[THE DATA Boundary: Start]

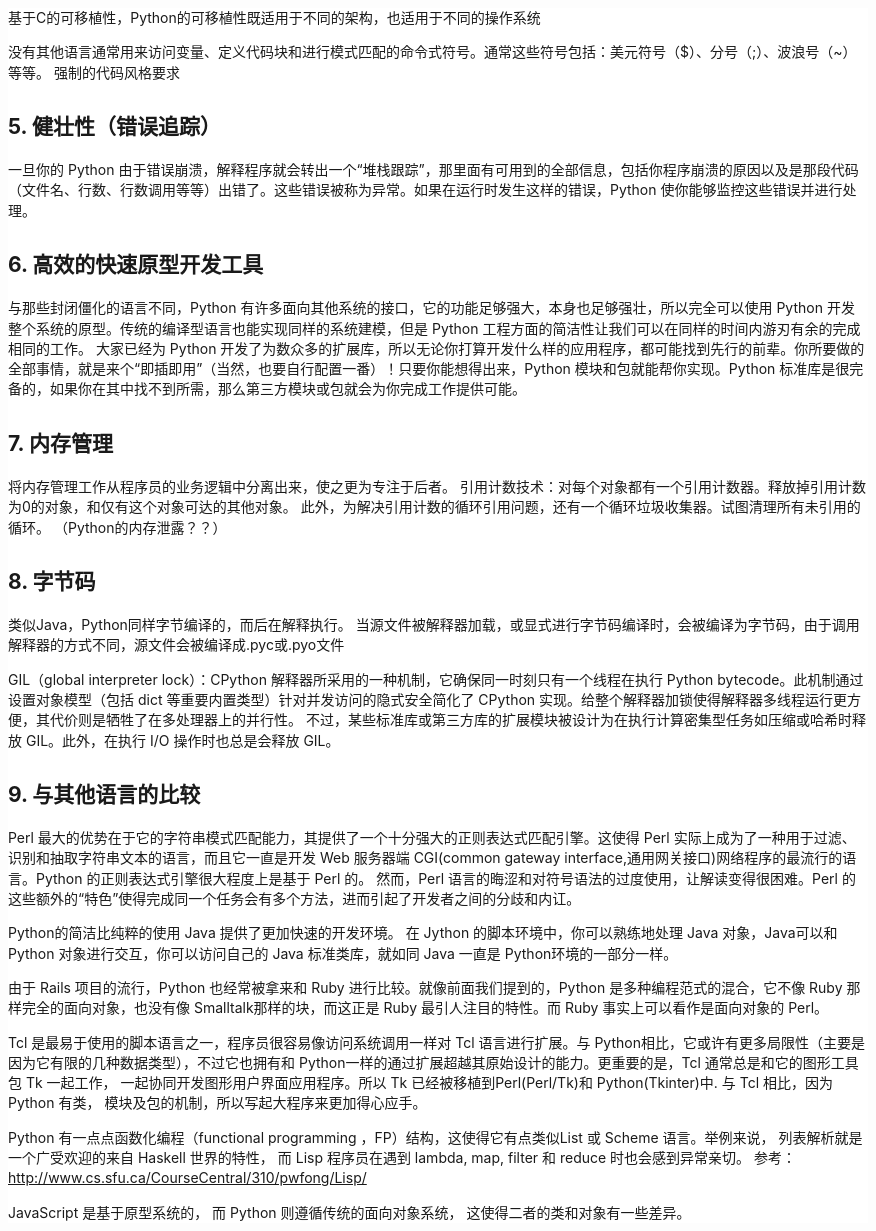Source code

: 基于C的可移植性，Python的可移植性既适用于不同的架构，也适用于不同的操作系统

没有其他语言通常用来访问变量、定义代码块和进行模式匹配的命令式符号。通常这些符号包括：美元符号（$）、分号（;）、波浪号（~）等等。
强制的代码风格要求

## 5. 健壮性（错误追踪）
一旦你的 Python 由于错误崩溃，解释程序就会转出一个“堆栈跟踪”，那里面有可用到的全部信息，包括你程序崩溃的原因以及是那段代码（文件名、行数、行数调用等等）出错了。这些错误被称为异常。如果在运行时发生这样的错误，Python 使你能够监控这些错误并进行处理。

## 6. 高效的快速原型开发工具
与那些封闭僵化的语言不同，Python 有许多面向其他系统的接口，它的功能足够强大，本身也足够强壮，所以完全可以使用 Python 开发整个系统的原型。传统的编译型语言也能实现同样的系统建模，但是 Python 工程方面的简洁性让我们可以在同样的时间内游刃有余的完成相同的工作。
大家已经为 Python 开发了为数众多的扩展库，所以无论你打算开发什么样的应用程序，都可能找到先行的前辈。你所要做的全部事情，就是来个“即插即用”（当然，也要自行配置一番）！只要你能想得出来，Python 模块和包就能帮你实现。Python 标准库是很完备的，如果你在其中找不到所需，那么第三方模块或包就会为你完成工作提供可能。

## 7. 内存管理
将内存管理工作从程序员的业务逻辑中分离出来，使之更为专注于后者。
引用计数技术：对每个对象都有一个引用计数器。释放掉引用计数为0的对象，和仅有这个对象可达的其他对象。
此外，为解决引用计数的循环引用问题，还有一个循环垃圾收集器。试图清理所有未引用的循环。
（Python的内存泄露？？）

## 8. 字节码
类似Java，Python同样字节编译的，而后在解释执行。
当源文件被解释器加载，或显式进行字节码编译时，会被编译为字节码，由于调用解释器的方式不同，源文件会被编译成.pyc或.pyo文件

GIL（global interpreter lock）：CPython 解释器所采用的一种机制，它确保同一时刻只有一个线程在执行 Python bytecode。此机制通过设置对象模型（包括 dict 等重要内置类型）针对并发访问的隐式安全简化了 CPython 实现。给整个解释器加锁使得解释器多线程运行更方便，其代价则是牺牲了在多处理器上的并行性。
不过，某些标准库或第三方库的扩展模块被设计为在执行计算密集型任务如压缩或哈希时释放 GIL。此外，在执行 I/O 操作时也总是会释放 GIL。

## 9. 与其他语言的比较
Perl 最大的优势在于它的字符串模式匹配能力，其提供了一个十分强大的正则表达式匹配引擎。这使得 Perl 实际上成为了一种用于过滤、识别和抽取字符串文本的语言，而且它一直是开发 Web 服务器端 CGI(common gateway interface,通用网关接口)网络程序的最流行的语言。Python 的正则表达式引擎很大程度上是基于 Perl 的。
然而，Perl 语言的晦涩和对符号语法的过度使用，让解读变得很困难。Perl 的这些额外的“特色”使得完成同一个任务会有多个方法，进而引起了开发者之间的分歧和内讧。

Python的简洁比纯粹的使用 Java 提供了更加快速的开发环境。
在 Jython 的脚本环境中，你可以熟练地处理 Java 对象，Java可以和 Python 对象进行交互，你可以访问自己的 Java 标准类库，就如同 Java 一直是 Python环境的一部分一样。

由于 Rails 项目的流行，Python 也经常被拿来和 Ruby 进行比较。就像前面我们提到的，Python 是多种编程范式的混合，它不像 Ruby 那样完全的面向对象，也没有像 Smalltalk那样的块，而这正是 Ruby 最引人注目的特性。而 Ruby 事实上可以看作是面向对象的 Perl。

Tcl 是最易于使用的脚本语言之一，程序员很容易像访问系统调用一样对 Tcl 语言进行扩展。与 Python相比，它或许有更多局限性（主要是因为它有限的几种数据类型），不过它也拥有和 Python一样的通过扩展超越其原始设计的能力。更重要的是，Tcl 通常总是和它的图形工具包 Tk 一起工作， 一起协同开发图形用户界面应用程序。所以 Tk 已经被移植到Perl(Perl/Tk)和 Python(Tkinter)中. 与 Tcl 相比，因为Python 有类， 模块及包的机制，所以写起大程序来更加得心应手。

Python 有一点点函数化编程（functional programming ，FP）结构，这使得它有点类似List 或 Scheme 语言。举例来说， 列表解析就是一个广受欢迎的来自 Haskell 世界的特性， 而 Lisp 程序员在遇到 lambda, map, filter 和 reduce 时也会感到异常亲切。
参考：<http://www.cs.sfu.ca/CourseCentral/310/pwfong/Lisp/>

JavaScript 是基于原型系统的， 而 Python 则遵循传统的面向对象系统， 这使得二者的类和对象有一些差异。
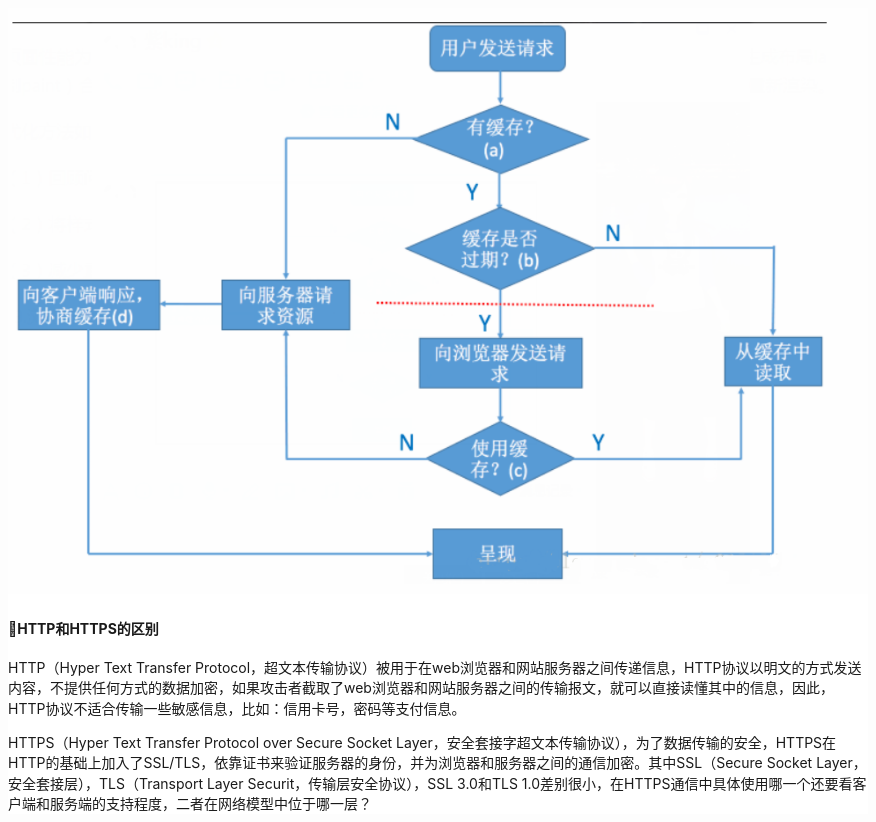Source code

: <img src="../images/http-images/9-2.png">



#### :dart:HTTP和HTTPS的区别

HTTP（Hyper Text Transfer Protocol，超文本传输协议）被用于在web浏览器和网站服务器之间传递信息，HTTP协议以明文的方式发送内容，不提供任何方式的数据加密，如果攻击者截取了web浏览器和网站服务器之间的传输报文，就可以直接读懂其中的信息，因此，HTTP协议不适合传输一些敏感信息，比如：信用卡号，密码等支付信息。

HTTPS（Hyper Text Transfer Protocol over Secure Socket Layer，安全套接字超文本传输协议），为了数据传输的安全，HTTPS在HTTP的基础上加入了SSL/TLS，依靠证书来验证服务器的身份，并为浏览器和服务器之间的通信加密。其中SSL（Secure Socket Layer，安全套接层），TLS（Transport Layer Securit，传输层安全协议），SSL 3.0和TLS 1.0差别很小，在HTTPS通信中具体使用哪一个还要看客户端和服务端的支持程度，二者在网络模型中位于哪一层？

[THE DATA Boundary: End]

WHAT TO PRODUCE
Repeat the entries above exactly as written, but not their pictures.

OUTPUT FOR THIS TASK
Source code

: 基于C的可移植性，Python的可移植性既适用于不同的架构，也适用于不同的操作系统

没有其他语言通常用来访问变量、定义代码块和进行模式匹配的命令式符号。通常这些符号包括：美元符号（$）、分号（;）、波浪号（~）等等。
强制的代码风格要求

## 5. 健壮性（错误追踪）
一旦你的 Python 由于错误崩溃，解释程序就会转出一个“堆栈跟踪”，那里面有可用到的全部信息，包括你程序崩溃的原因以及是那段代码（文件名、行数、行数调用等等）出错了。这些错误被称为异常。如果在运行时发生这样的错误，Python 使你能够监控这些错误并进行处理。

## 6. 高效的快速原型开发工具
与那些封闭僵化的语言不同，Python 有许多面向其他系统的接口，它的功能足够强大，本身也足够强壮，所以完全可以使用 Python 开发整个系统的原型。传统的编译型语言也能实现同样的系统建模，但是 Python 工程方面的简洁性让我们可以在同样的时间内游刃有余的完成相同的工作。
大家已经为 Python 开发了为数众多的扩展库，所以无论你打算开发什么样的应用程序，都可能找到先行的前辈。你所要做的全部事情，就是来个“即插即用”（当然，也要自行配置一番）！只要你能想得出来，Python 模块和包就能帮你实现。Python 标准库是很完备的，如果你在其中找不到所需，那么第三方模块或包就会为你完成工作提供可能。

## 7. 内存管理
将内存管理工作从程序员的业务逻辑中分离出来，使之更为专注于后者。
引用计数技术：对每个对象都有一个引用计数器。释放掉引用计数为0的对象，和仅有这个对象可达的其他对象。
此外，为解决引用计数的循环引用问题，还有一个循环垃圾收集器。试图清理所有未引用的循环。
（Python的内存泄露？？）

## 8. 字节码
类似Java，Python同样字节编译的，而后在解释执行。
当源文件被解释器加载，或显式进行字节码编译时，会被编译为字节码，由于调用解释器的方式不同，源文件会被编译成.pyc或.pyo文件

GIL（global interpreter lock）：CPython 解释器所采用的一种机制，它确保同一时刻只有一个线程在执行 Python bytecode。此机制通过设置对象模型（包括 dict 等重要内置类型）针对并发访问的隐式安全简化了 CPython 实现。给整个解释器加锁使得解释器多线程运行更方便，其代价则是牺牲了在多处理器上的并行性。
不过，某些标准库或第三方库的扩展模块被设计为在执行计算密集型任务如压缩或哈希时释放 GIL。此外，在执行 I/O 操作时也总是会释放 GIL。

## 9. 与其他语言的比较
Perl 最大的优势在于它的字符串模式匹配能力，其提供了一个十分强大的正则表达式匹配引擎。这使得 Perl 实际上成为了一种用于过滤、识别和抽取字符串文本的语言，而且它一直是开发 Web 服务器端 CGI(common gateway interface,通用网关接口)网络程序的最流行的语言。Python 的正则表达式引擎很大程度上是基于 Perl 的。
然而，Perl 语言的晦涩和对符号语法的过度使用，让解读变得很困难。Perl 的这些额外的“特色”使得完成同一个任务会有多个方法，进而引起了开发者之间的分歧和内讧。

Python的简洁比纯粹的使用 Java 提供了更加快速的开发环境。
在 Jython 的脚本环境中，你可以熟练地处理 Java 对象，Java可以和 Python 对象进行交互，你可以访问自己的 Java 标准类库，就如同 Java 一直是 Python环境的一部分一样。

由于 Rails 项目的流行，Python 也经常被拿来和 Ruby 进行比较。就像前面我们提到的，Python 是多种编程范式的混合，它不像 Ruby 那样完全的面向对象，也没有像 Smalltalk那样的块，而这正是 Ruby 最引人注目的特性。而 Ruby 事实上可以看作是面向对象的 Perl。

Tcl 是最易于使用的脚本语言之一，程序员很容易像访问系统调用一样对 Tcl 语言进行扩展。与 Python相比，它或许有更多局限性（主要是因为它有限的几种数据类型），不过它也拥有和 Python一样的通过扩展超越其原始设计的能力。更重要的是，Tcl 通常总是和它的图形工具包 Tk 一起工作， 一起协同开发图形用户界面应用程序。所以 Tk 已经被移植到Perl(Perl/Tk)和 Python(Tkinter)中. 与 Tcl 相比，因为Python 有类， 模块及包的机制，所以写起大程序来更加得心应手。

Python 有一点点函数化编程（functional programming ，FP）结构，这使得它有点类似List 或 Scheme 语言。举例来说， 列表解析就是一个广受欢迎的来自 Haskell 世界的特性， 而 Lisp 程序员在遇到 lambda, map, filter 和 reduce 时也会感到异常亲切。
参考：<http://www.cs.sfu.ca/CourseCentral/310/pwfong/Lisp/>

JavaScript 是基于原型系统的， 而 Python 则遵循传统的面向对象系统， 这使得二者的类和对象有一些差异。
Source code

: <img src="../images/http-images/9-2.png">



#### :dart:HTTP和HTTPS的区别

HTTP（Hyper Text Transfer Protocol，超文本传输协议）被用于在web浏览器和网站服务器之间传递信息，HTTP协议以明文的方式发送内容，不提供任何方式的数据加密，如果攻击者截取了web浏览器和网站服务器之间的传输报文，就可以直接读懂其中的信息，因此，HTTP协议不适合传输一些敏感信息，比如：信用卡号，密码等支付信息。

HTTPS（Hyper Text Transfer Protocol over Secure Socket Layer，安全套接字超文本传输协议），为了数据传输的安全，HTTPS在HTTP的基础上加入了SSL/TLS，依靠证书来验证服务器的身份，并为浏览器和服务器之间的通信加密。其中SSL（Secure Socket Layer，安全套接层），TLS（Transport Layer Securit，传输层安全协议），SSL 3.0和TLS 1.0差别很小，在HTTPS通信中具体使用哪一个还要看客户端和服务端的支持程度，二者在网络模型中位于哪一层？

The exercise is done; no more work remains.